Assignment 1: Boggle
The Game of Boggle
The main goal of this assignment was to find all the words in a boggle board following the rules of boggle. In boggle, a word must be three or more letters long and can be formed by moving around the board of characters horizontally and vertically without retracing a position on the board. The program written in this assignment made a k by k character array from the file “board” to use as the boggle game board. After finding all the words that could be formed, the program wrote the list of words alphabetically to a file named “foundwords”.

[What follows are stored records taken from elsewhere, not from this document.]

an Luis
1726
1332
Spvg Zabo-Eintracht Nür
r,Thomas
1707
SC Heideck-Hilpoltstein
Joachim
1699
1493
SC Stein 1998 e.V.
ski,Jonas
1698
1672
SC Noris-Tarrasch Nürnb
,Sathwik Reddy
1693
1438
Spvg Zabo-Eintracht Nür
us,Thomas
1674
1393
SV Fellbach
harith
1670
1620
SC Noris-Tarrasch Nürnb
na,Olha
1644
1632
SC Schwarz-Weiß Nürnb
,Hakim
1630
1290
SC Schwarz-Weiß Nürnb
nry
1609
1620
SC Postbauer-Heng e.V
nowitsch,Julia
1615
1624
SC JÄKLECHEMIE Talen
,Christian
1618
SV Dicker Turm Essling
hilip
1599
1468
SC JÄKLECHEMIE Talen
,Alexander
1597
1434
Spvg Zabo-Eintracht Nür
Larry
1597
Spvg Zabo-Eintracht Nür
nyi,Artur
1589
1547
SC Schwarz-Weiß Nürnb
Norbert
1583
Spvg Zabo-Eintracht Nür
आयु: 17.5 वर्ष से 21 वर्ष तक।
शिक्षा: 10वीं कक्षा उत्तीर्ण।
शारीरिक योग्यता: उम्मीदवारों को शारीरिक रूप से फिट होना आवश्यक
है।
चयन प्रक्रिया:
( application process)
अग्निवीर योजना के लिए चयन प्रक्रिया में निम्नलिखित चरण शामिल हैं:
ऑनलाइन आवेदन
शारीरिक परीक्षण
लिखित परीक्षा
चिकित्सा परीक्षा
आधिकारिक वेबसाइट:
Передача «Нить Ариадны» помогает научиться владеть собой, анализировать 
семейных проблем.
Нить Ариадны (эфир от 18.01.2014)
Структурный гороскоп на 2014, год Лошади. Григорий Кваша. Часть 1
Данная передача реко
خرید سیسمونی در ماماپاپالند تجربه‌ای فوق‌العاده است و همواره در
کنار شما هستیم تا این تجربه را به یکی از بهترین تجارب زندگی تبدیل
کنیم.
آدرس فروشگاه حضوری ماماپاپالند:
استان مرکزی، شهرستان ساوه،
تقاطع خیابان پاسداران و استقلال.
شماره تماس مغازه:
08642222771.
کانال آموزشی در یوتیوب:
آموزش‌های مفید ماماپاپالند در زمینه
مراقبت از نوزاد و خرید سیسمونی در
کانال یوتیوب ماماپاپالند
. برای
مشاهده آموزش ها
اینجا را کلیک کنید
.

This assignment also required a dictionary containing the words to look for in the boggle board. The dictionary was implemented using a Patricia tree. The words in the “5desk.txt” file were extracted and then added to the dictionary. Using a Patricia tree helped optimize the program significantly, because it made searching for a particular word in the dictionary fast. The words in the dictionary were stored as strings of bits following the Patricia tree structure. Therefore, the node containing each string of bits could be easily reached by traversing the path through the Patricia tree corresponding to the 0’s and 1’s in the string being searched for.
To optimize the search for words in the boggle board, the algorithm checked if the current string of characters was a prefix of any words in the dictionary before proceeding to a new position on the board and adding another letter to the string. This allowed the program to stop continuing in a path if no more words in the dictionary could be formed from the string of characters in that path. If a prefix check was not performed, it would take a lot longer for the program to run because the program would have to make all the possible character strings from the board and then check each one of those to see if it was a word from the dictionary. Although this makes the algorithm faster in general cases, it is possible for the prefix-checking algorithm to take as long as the non-prefix checking algorithm at its worst-case scenario.
The worst-case scenario of solving all the words in a boggle board would be if every single possible path of characters was a word. If this were the case, the prefix check would always give the go-ahead to proceed to each of the letters around it that were not yet traversed, because each path would create a new word. To see how bad the worst-case scenario actually is, it was hard-coded into the program that each path was a word. It was also hard-coded that the current path was the prefix of other words, so the program would continue traversing the board until it found all the possible paths. The following table has recorded number of words found when all possible paths within the boggle board are traversed and every path is a word.
k x k Boggle board size / Total number of words found in worst case3x3 / 620
4x4 / 28,448
5x5 / 3,060,312
6x6 / 873,239,616
Table 1 – Worst-case complexity of k x k-sized boggle boards.
Running the worst-case scenario took a really long time to run, so the words found were only counted and not saved. Even just counting the words found and not doing anything with them took a lengthy amount of time, so only up to a 6x6 board size was traversed under worst-case conditions.
On average, the program would traverse the board a significantly lot less times and not find nearly so many words. I’d hypothesize that the program, on average, would only iterate less than one hundredth as many times as the worst case. This is because normally the board is made from randomly generated letters, and so for a board to have every single path be a word would be almost impossible. Normally, a string of characters would be reached often that could not be made into a word. Words need to have consonants with vowels spread among them so pronounceable sounds can be formed. This would limit possible paths if a certain area of the board lacked vowels. Also, a lot of words are short in length (probably ten letters or less). This would limit how far a path of letters could be followed.
Running the boggle solving program under normal conditions with a random board generated, a sampling of runs was performed. The number of paths checked and words found were counted for each run. The results of this experiment are shown in the following table for several k x k-sized boards.
k x k Boggle board size / Average number of paths checked / Average number of words found3x3 / 118 / 10
4x4 / 321 / 16
5x5 / 653 / 37
6x6 / 1016 / 49
10x10 / 3296 / 158
Table 2 – Averaged results from sample runs on randomly generated boards.
It took a lot less time to run all of these test runs than the worst-case tests. Even a 10x10-sized board was easily and quickly tested. These results confirm my conjecture that the average case complexity is greatly less significant. Because the run times for the smaller boards (3x3) and larger boards (10x10), it seems that a lot of the time under normal conditions is from creating the dictionary and not from searching the boggle board.
When I was testing the worst-case conditions, I found that the link list I used to store found words was too slow. This is because I inserted the word in alphabetically right away when I found it. In the worst-case scenario when a lot of words are found, it takes too long to enter the new word alphabetically. If the program would normally handle large lists of found words, I would sort the list of words only once after finding all the words. However, because typically the list of found words is small, I was satisfied with using the linked list and sorting the words as I found them.